To find the c-statistic of the model, we could identify all possible pairs of individuals consisting of one individual who experienced a heart attack and one individual who did not experience a heart attack. Then, the c-statistic can be calculated as the proportion of such pairs in which the individual who experienced the heart attack did indeed have a higher predicted probability of experiencing a heart attack compared to the individual who did not experience the heart attack.
Conclusion
In this article, we learned the following:
- Logistic Regression is a statistical method that we use to fit a regression model when the response variable is binary.
- To assess the goodness of fit of a logistic regression model, we can look at the sensitivity and specificity, which tell us how well the model is able to classify outcomes correctly.
- To visualize the sensitivity and specificity, we can create a ROC curve.
- The AUC (area under the curve) indicates how well the model is able to classify outcomes correctly. When a ROC curve hugs the top left corner of the plot, this is an indication that the model is good at classifying outcomes correctly.

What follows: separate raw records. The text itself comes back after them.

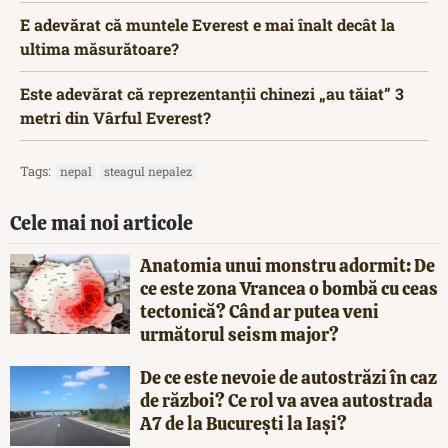
E adevărat că muntele Everest e mai înalt decât la
ultima măsurătoare?
Este adevărat că reprezentanții chinezi „au tăiat” 3
metri din Vârful Everest?
Tags:
nepal
steagul nepalez
Cele mai noi articole
Anatomia unui monstru adormit: De
ce este zona Vrancea o bombă cu ceas
tectonică? Când ar putea veni
următorul seism major?
De ce este nevoie de autostrăzi în caz
de război? Ce rol va avea autostrada
A7 de la București la Iași?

- The c-statistic is equal to the AUC (area under the curve), and can also be calculated by taking all possible pairs of individuals consisting of one individual who experienced a positive outcome and one individual who experienced a negative outcome. Then, the c-statistic is the proportion of such pairs in which the individual who experienced a positive outcome had a higher predicted probability of experiencing the outcome than the individual who did not experience the positive outcome.
- The closer a c-statistic is to 1, the better a model is able to classify outcomes correctly.